M. Lavigne: J'allais poser ma question à M. Boyd. Vous
êtes sans doute au courant, M. Boyd, qu'on a vécu cette semaine
une commission parlementaire sur le projet de loi 69, sur l'environnement. Dans
la loi, on sait qu'il y a un article qui parle d'étude d'impact. On
obligera par cette loi toutes les sociétés, les entreprises
privées ou même gouvernementales, à des études
d'impact avant l'implantation d'un nouveau barrage, d'une ligne
hydroélectrique ou quelque projet que ce soit. On ajoute même,
remarquez que c'est toujours à l'état de projet de loi, ce n'est
pas encore une loi, qu'il peut y avoir des amendements d'ici à ce qu'il
soit adopté et devienne loi. Il est même question dans le projet
de loi que les citoyens de la localité qui pourront être
concernés par le projet aient le droit d'assister aux séances
d'études d'impact. J'aimerais savoir ce que vous en pensez.
Le Président (M. Dussault): M. Boyd, si vous permettez,
avant de répondre à la question, il serait peut-être
intéressant, pour l'assistance en tout cas, de savoir que, par une
convention établie entre les parties avant qu'on aille dîner, il a
été convenu que nous pourrions nous rendre jusqu'à 18 h 30
plutôt que de revenir après le souper. C'est pour cette raison que
je laisse passer 18 heures.
M. Boyd?
M. Boyd: Excusez-moi. M. Boulanger va répondre à
cette question puisqu'il a assisté et était notre
représentant à la commission sur l'environnement.
M. Boulanger (Jean): Effectivement, je n'ai pas
présenté le mémoire moi-même, mais j'étais
présent lors de la présentation du mémoire.
Sur la question telle que posée par le député, je
dois dire que, dans le mémoire que nous avions soumis, nous nous sommes
déclarés favorables aux études d'impact et, effectivement,
nous avons souligné que nous faisions déjà des
études d'impact depuis fort longtemps à l'Hydro-Québec,
bien avant que la loi ne l'exige. Sur ce point-là, nous sommes
entièrement favorables à ce qui est dit dans le projet de
loi.
Le Président (M. Dussault): II n'y a pas d'autres
intervenants? Nous n'avons plus de questions à poser aux
représentants de l'Hydro-Qué-
bec. Nous en sommes arrivés aux remarques habituelles de la
fin.
M. le député de Mont-Royal?
Conclusion M. John Ciaccia
M. Ciaccia: J'aimerais remercier, M. le Président, nos
invités de leurs réponses, de leur patience, face aux questions
qu'on leur a posées, et de la coopération qu'ils ont
démontrée.

Entrées de données enregistrées
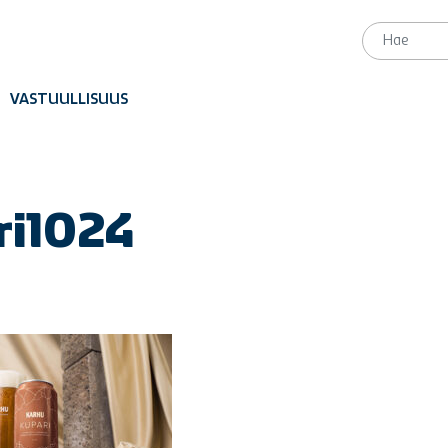
VASTUULLISUUS
ri1024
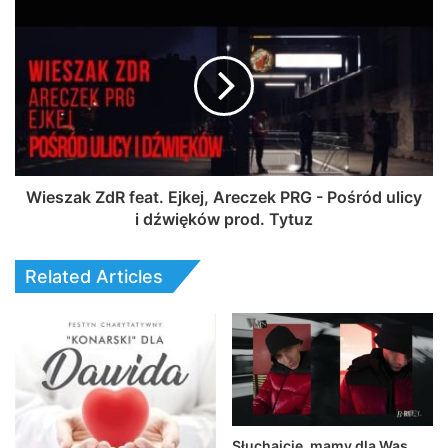
Wieszak ZdR feat. Ejkej, Areczek PRG - Pośród ulicy
i dźwięków prod. Tytuz
Related Articles
Słuchajcie, mamy dla Was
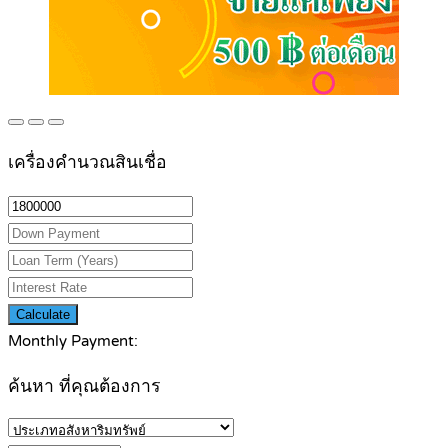
เครื่องคำนวณสินเชื่อ
Calculate
Monthly Payment:
ค้นหา ที่คุณต้องการ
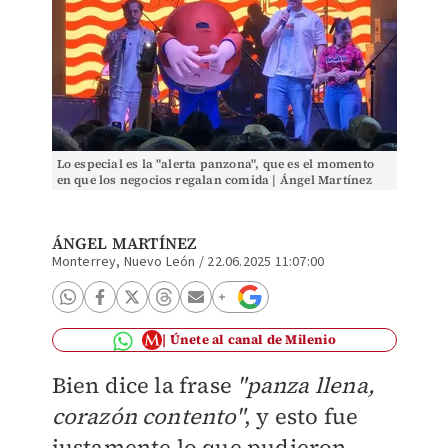
Lo especial es la "alerta panzona", que es el momento
en que los negocios regalan comida | Ángel Martínez
ÁNGEL MARTÍNEZ
Monterrey, Nuevo León
/
22.06.2025 11:07:00
Únete al canal de Milenio
Bien dice la frase
"panza llena,
corazón contento"
, y esto fue
justamente lo que pudieron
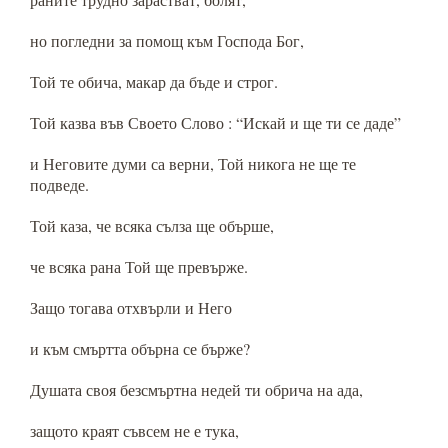
но погледни за помощ към Господа Бог,
Той те обича, макар да бъде и строг.
Той казва във Своето Слово : “Искай и ще ти се даде”
и Неговите думи са верни, Той никога не ще те
подведе.
Той каза, че всяка сълза ще обърше,
че всяка рана Той ще превърже.
Защо тогава отхвърли и Него
и към смъртта обърна се бърже?
Душата своя безсмъртна недей ти обрича на ада,
защото краят съвсем не е тука,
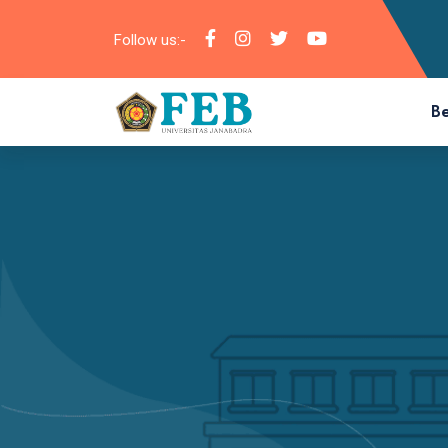
Follow us:-
B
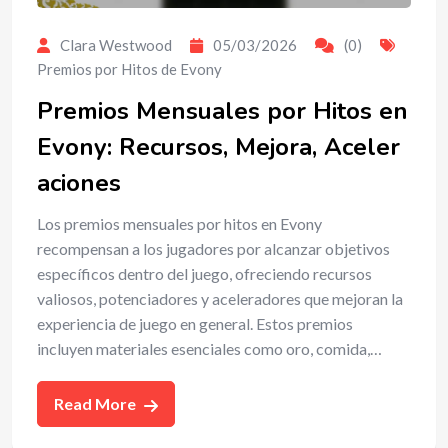
Clara Westwood
05/03/2026
(0)
Premios por Hitos de Evony
Premios Mensuales por Hitos en
Evony: Recursos, Mejora, Aceler
aciones
Los premios mensuales por hitos en Evony
recompensan a los jugadores por alcanzar objetivos
específicos dentro del juego, ofreciendo recursos
valiosos, potenciadores y aceleradores que mejoran la
experiencia de juego en general. Estos premios
incluyen materiales esenciales como oro, comida,…
Read More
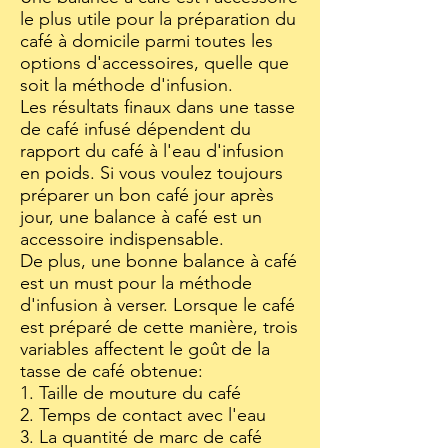
le plus utile pour la préparation du
café à domicile parmi toutes les
options d'accessoires, quelle que
soit la méthode d'infusion.
Les résultats finaux dans une tasse
de café infusé dépendent du
rapport du café à l'eau d'infusion
en poids. Si vous voulez toujours
préparer un bon café jour après
jour, une balance à café est un
accessoire indispensable.
De plus, une bonne balance à café
est un must pour la méthode
d'infusion à verser. Lorsque le café
est préparé de cette manière, trois
variables affectent le goût de la
tasse de café obtenue:
1. Taille de mouture du café
2. Temps de contact avec l'eau
3. La quantité de marc de café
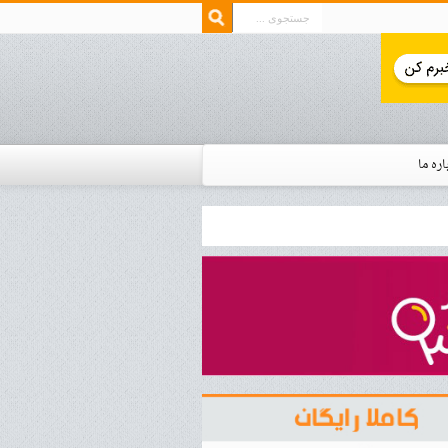
اره ما
ار زمان استخدام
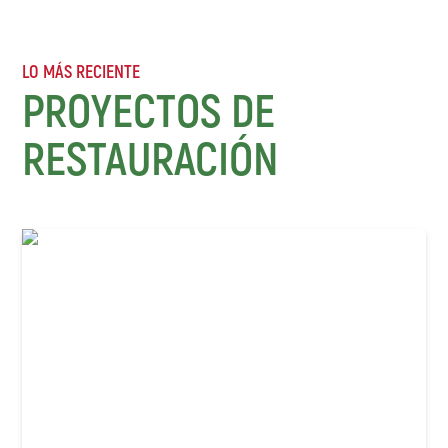
LO MÁS RECIENTE
PROYECTOS DE
RESTAURACIÓN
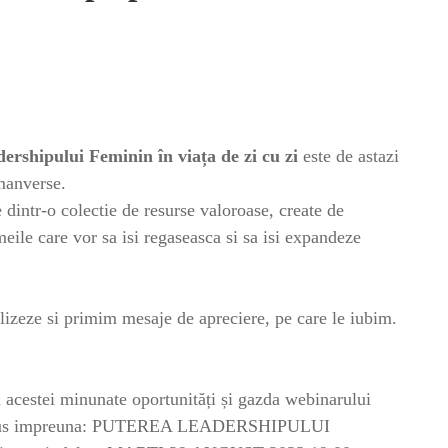
ershipului Feminin în viața de zi cu zi
este de astazi
manverse.
e dintr-o colectie de resurse valoroase, create de
meile care vor sa isi regaseasca si sa isi expandeze
izeze si primim mesaje de apreciere, pe care le iubim.
 acestei minunate oportunități și gazda webinarului
e-a adus impreuna: PUTEREA LEADERSHIPULUI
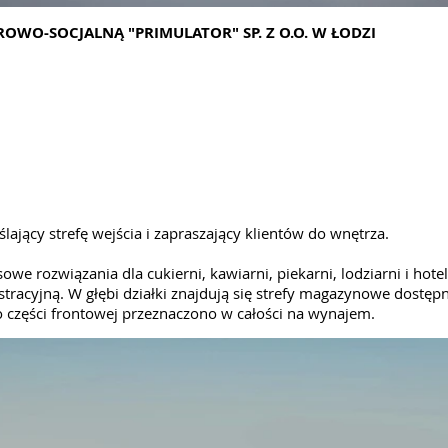
OWO-SOCJALNĄ "PRIMULATOR" SP. Z O.O. W ŁODZI
lający strefę wejścia i zapraszający klientów do wnętrza.
e rozwiązania dla cukierni, kawiarni, piekarni, lodziarni i hoteli
istracyjną. W głębi działki znajdują się strefy magazynowe dost
o części frontowej przeznaczono w całości na wynajem.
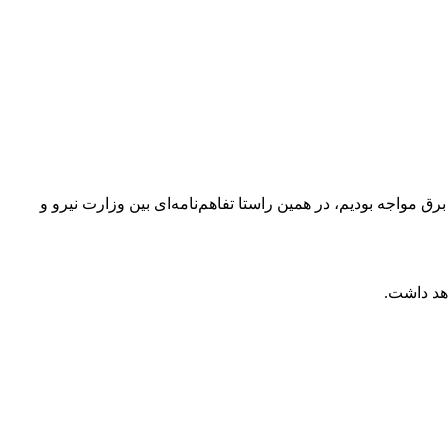
ق مواجه بودیم، در همین راستا تفاهم‌نامه‌ای بین وزارت نیرو و
اهد داشت.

▶ Consigne
Dans la transcription de la commission, recopiez tout ce qui va de "Le Président (M. Dussault): M." jusqu'à "commission sur l'environnement.", en substituant "entente" à "convention".

▶ Réponse
Le Président (M. Dussault): M. Boyd, si vous permettez,
avant de répondre à la question, il serait peut-être
intéressant, pour l'assistance en tout cas, de savoir que, par une
entente établie entre les parties avant qu'on aille dîner, il a
été convenu que nous pourrions nous rendre jusqu'à 18 h 30
plutôt que de revenir après le souper. C'est pour cette raison que
je laisse passer 18 heures.
M. Boyd?
M. Boyd: Excusez-moi. M. Boulanger va répondre à
cette question puisqu'il a assisté et était notre
représentant à la commission sur l'environnement.